Obama attacks Mitt Romney as a ‘corporate raider’ in a pair of new ads

President Barack Obama's re-election campaign redoubled its assault on Republican challenger Mitt Romney on Wednesday, assailing him in a pair of new attack ads as a fee-hiking "corporate raider" who oversaw jobs flight to China and Mexico. The former Massachusetts governor's campaign hit back hard with a long rebuttal document calling into question some of the commercials' core charges.

The ads will run in New Hampshire, Pennsylvania, Virginia, North Carolina, Florida, Ohio, Iowa, Colorado and Nevada. While some high-profile Democrats, like former President Bill Clinton, have expressed doubts about the strategy of hitting Romney over his time at Bain Capital, a poll out earlier this month strongly suggested that the approach resonates with voters in pivotal battleground states.

The two ads—the one about fees is dubbed "Mosaic," while the Bain-focused one bears the name "Come and Go"—reflect the Obama campaign's core argument on the economy, the president's greatest political vulnerability. They aim to tear down Romney's claim that as a wildly successful investor, he knows best what can steady the sputtering economy and create jobs, while warning voters that Romney would favor the wealthy, whereas Obama aims to help the middle class. And one of the ads throws in a reference to the former Massachusetts governor's vast personal wealth for good measure. Romney "did cut taxes—on millionaires like himself. But he raised taxes and fees on everyone else," the narrator says.

The video says he raised fees and other duties: "On health care. On school bus rides. On milk. On driver's licenses. On nursing homes. On lead poisoning prevention. On meat and poultry inspection. On fishermen and gun owners. On nurses. On electricians. On hospitals. On funeral homes. On mental health services. On hospice care. On elevator repair."

And "as a corporate raider, he shipped jobs to China and Mexico."

The Romney campaign countered immediately, with spokeswoman Andrea Saul saying, "These misleading ads are the latest effort by the Obama campaign to distract attention from the president's failed policies that have led to high unemployment and falling incomes."

"It's still the economy and the American people aren't stupid," she said.

The Romney campaign's lengthy counter quotes Obama's former "car czar," Steven Rattner, saying that "Bain Capital is not now, nor has it ever been, some kind of Gordon Gekko-like, fire-breathing corporate raider that slashed and burned companies, immolating jobs wherever they appear in its path." And it lists instances in which Romney cut taxes in Massachusetts.

Data records:
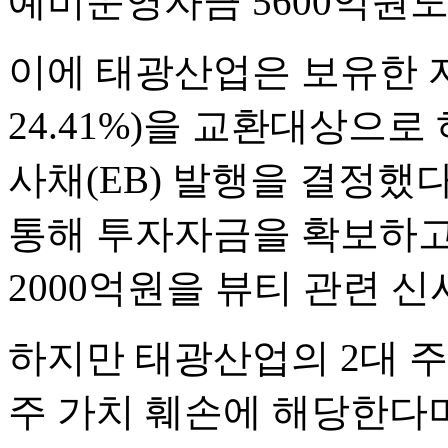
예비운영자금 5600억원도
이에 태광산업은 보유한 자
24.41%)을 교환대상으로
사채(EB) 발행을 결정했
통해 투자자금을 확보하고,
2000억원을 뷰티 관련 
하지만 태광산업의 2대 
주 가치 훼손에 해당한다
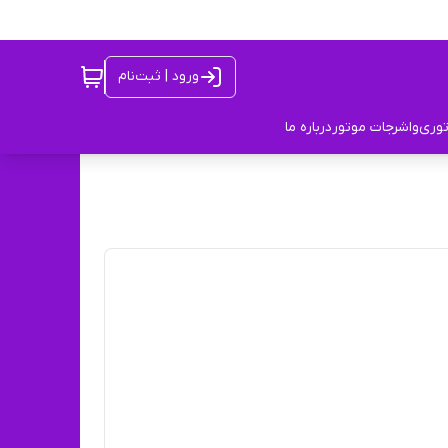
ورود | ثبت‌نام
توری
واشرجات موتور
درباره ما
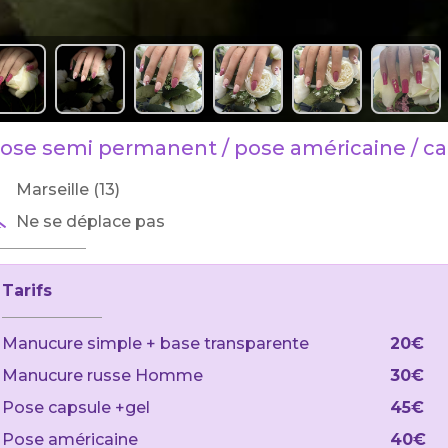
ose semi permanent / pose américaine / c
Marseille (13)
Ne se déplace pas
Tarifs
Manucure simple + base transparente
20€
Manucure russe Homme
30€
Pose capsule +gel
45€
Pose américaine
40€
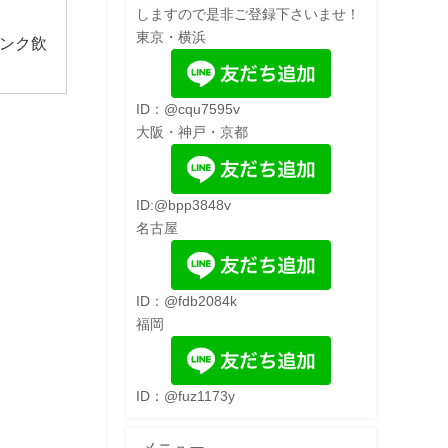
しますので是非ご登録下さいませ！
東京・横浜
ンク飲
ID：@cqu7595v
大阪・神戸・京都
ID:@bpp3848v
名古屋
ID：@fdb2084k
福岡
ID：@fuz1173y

# WHAT TO WORK ON:
A. In the article on the Obama ads, who spoke for the Romney campaign when it answered them?
B. Write out the article on the Obama ads, beginning at the words "President Barack Obama's" and stopping after "commercials' core charges.", and swap "Wednesday" for "Tuesday".

# EXPECTED OUTPUTS:
A. Andrea Saul, a spokeswoman for the Romney campaign.

B.
President Barack Obama's re-election campaign redoubled its assault on Republican challenger Mitt Romney on Tuesday, assailing him in a pair of new attack ads as a fee-hiking "corporate raider" who oversaw jobs flight to China and Mexico. The former Massachusetts governor's campaign hit back hard with a long rebuttal document calling into question some of the commercials' core charges.